T
The Daily Insight

Why would an S Corp owe taxes?

Author

Sarah Duran

Published Mar 29, 2026

S-corporations are pass-through entities. That is, the corporation itself is not subject to federal income tax. Instead, the shareholders are taxed upon their allocated share of the income. Shareholders do not have to pay self-employment tax on their share of an S-corp’s profits.

What is a reasonable cause of late S Corp filing?

Reasonable causes are that your company’s president, chief executive officer or similar responsible person neglected to file the election, or your corporation’s tax professional or accountant neglected to do so.

How late can you file S-Corp election?

When To Make the Election Complete and file Form 2553: No more than 2 months and 15 days after the beginning of the tax year the election is to take effect, or. At any time during the tax year preceding the tax year it is to take effect.

How late can you file Form 8832?

There’s no “deadline” to file Form 8832—it can be filed either right when you start your business, or at any point during your business’s lifetime. However, the filing date is important. The tax status for the business is effective either: Up to 75 days before filing the form.

How does an S corporation file a tax return?

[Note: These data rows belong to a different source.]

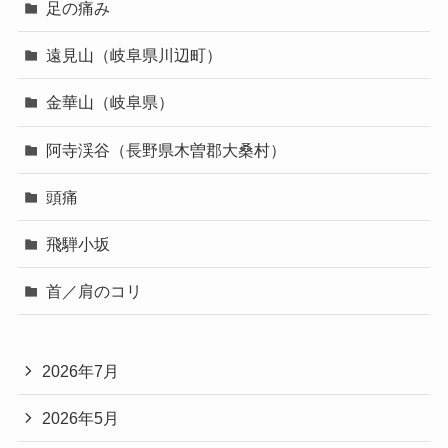
足の痛み
遠見山（岐阜県川辺町）
金華山（岐阜県）
阿寺渓谷（長野県木曽郡大桑村）
頭痛
飛騨小坂
首／肩のコリ
2026年7月
2026年5月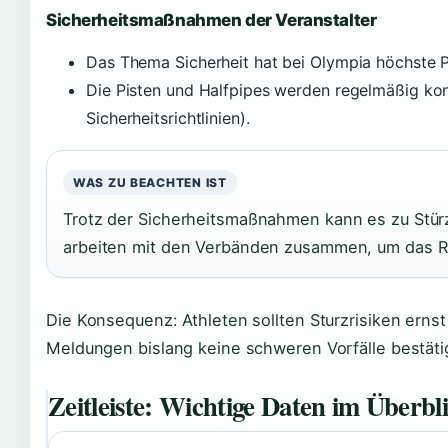
Sicherheitsmaßnahmen der Veranstalter
Das Thema Sicherheit hat bei Olympia höchste P
Die Pisten und Halfpipes werden regelmäßig ko
Sicherheitsrichtlinien).
WAS ZU BEACHTEN IST
Trotz der Sicherheitsmaßnahmen kann es zu Stü
arbeiten mit den Verbänden zusammen, um das Ri
Die Konsequenz: Athleten sollten Sturzrisiken erns
Meldungen bislang keine schweren Vorfälle bestäti
Zeitleiste: Wichtige Daten im Überbl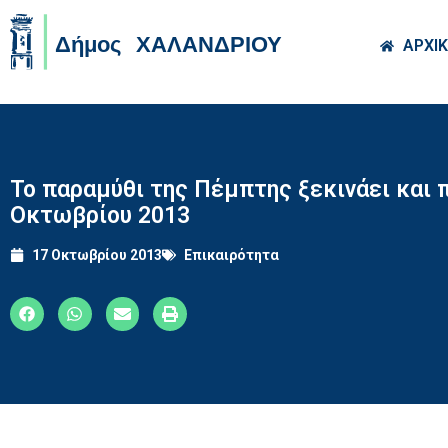
Skip to main co
ΑΡΧΙ
Το παραμύθι της Πέμπτης ξεκινάει και 
Οκτωβρίου 2013
17 Οκτωβρίου 2013
Επικαιρότητα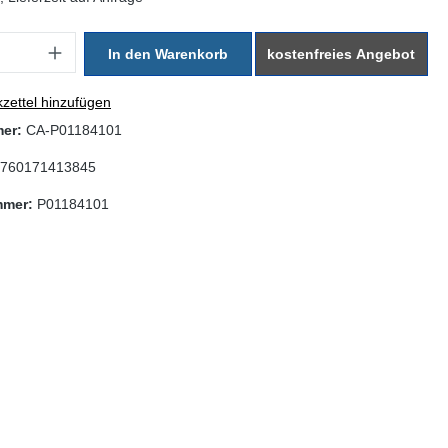
: Gib den gewünschten Wert ein oder benutze die Schaltflächen um di
In den Warenkorb
kostenfreies Angebot
zettel hinzufügen
mer:
CA-P01184101
760171413845
mmer:
P01184101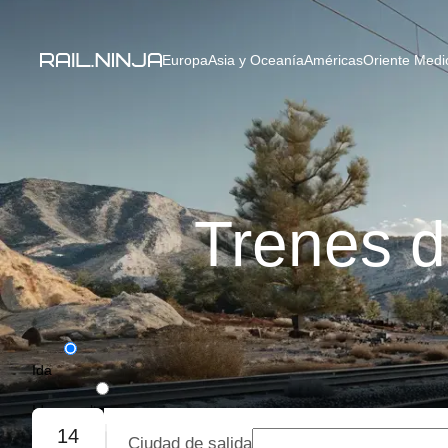
Europa
Asia y Oceanía
Américas
Oriente Medio
Trenes d
Ida
Ida y vuelta
14
Ciudad de salida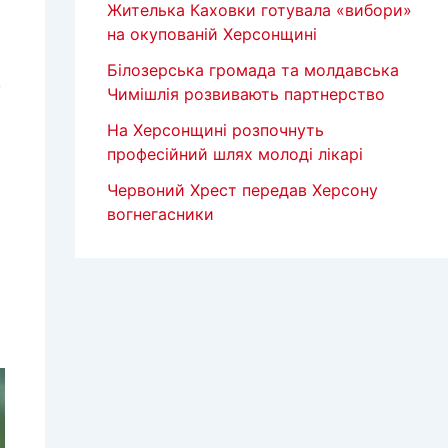
Жителька Каховки готувала «вибори»
на окупованій Херсонщині
Білозерська громада та молдавська
у
Чимішлія розвивають партнерство
На Херсонщині розпочнуть
професійний шлях молоді лікарі
Червоний Хрест передав Херсону
вогнегасники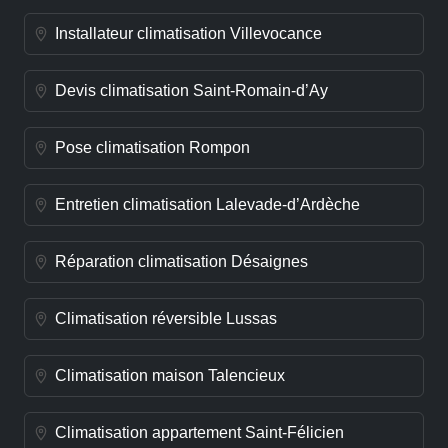
Installateur climatisation Villevocance
Devis climatisation Saint-Romain-d’Ay
Pose climatisation Rompon
Entretien climatisation Lalevade-d’Ardèche
Réparation climatisation Désaignes
Climatisation réversible Lussas
Climatisation maison Talencieux
Climatisation appartement Saint-Félicien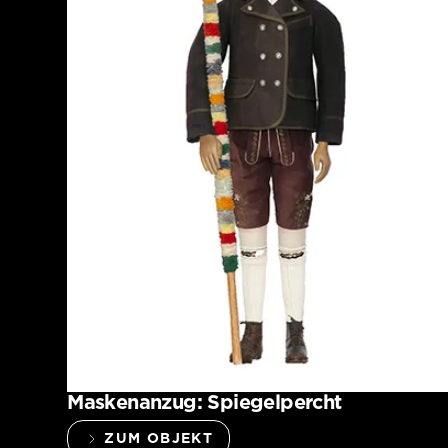
Maskenanzug: Spiegelpercht
ZUM OBJEKT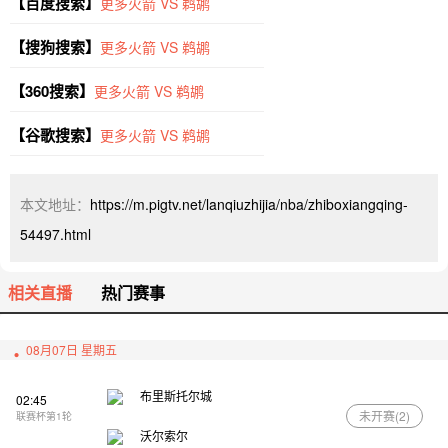
【百度搜索】
更多火箭 VS 鹈鹕
【搜狗搜索】
更多火箭 VS 鹈鹕
【360搜索】
更多火箭 VS 鹈鹕
【谷歌搜索】
更多火箭 VS 鹈鹕
本文地址：
https://m.pigtv.net/lanqiuzhijia/nba/zhiboxiangqing-
54497.html
相关直播
热门赛事
08月07日 星期五
布里斯托尔城
02:45
未开赛(
2
)
联赛杯第1轮
沃尔索尔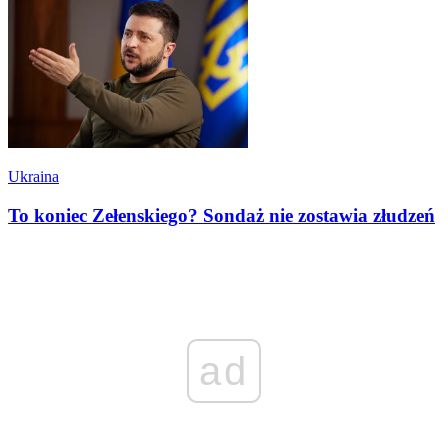
Ukraina
To koniec Zełenskiego? Sondaż nie zostawia złudzeń
ad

For tax purposes, an S corporation is considered a pass-through taxing mechanism. That is, the tax on the S corporation is passed through to the owners for federal income tax purposes. First, the corporation files a business tax return on Form 1120-S.

Where do I put Scorp on my tax return?

On the 1120S form, you will enter the income and expenses of the business for 2017. Each shareholder’s portion of the income, credits and deductions of the SCorp will be included on a K-1 form, which is used to pass through the income, credits and deductions to their personal return.

How are the shareholders of a corporation taxed?

For example, if the profits of the S corp are $100,000 and there are four shareholders, each with a 1/4 share, each shareholder would pay taxes on $25,000 in profits. As noted above, shareholders of corporations pay tax on the dividends they receive from the corporation, in addition to the income tax imposed on the corporation itself.

Do you have to pay taxes on dividends to an S corporation?

No tax is imposed on the S corp, and there are no dividends. The owners of an S corporation pay regular income tax on their distribution, but they are not considered to be self-employed, so they pay no self-employment tax on this distribution.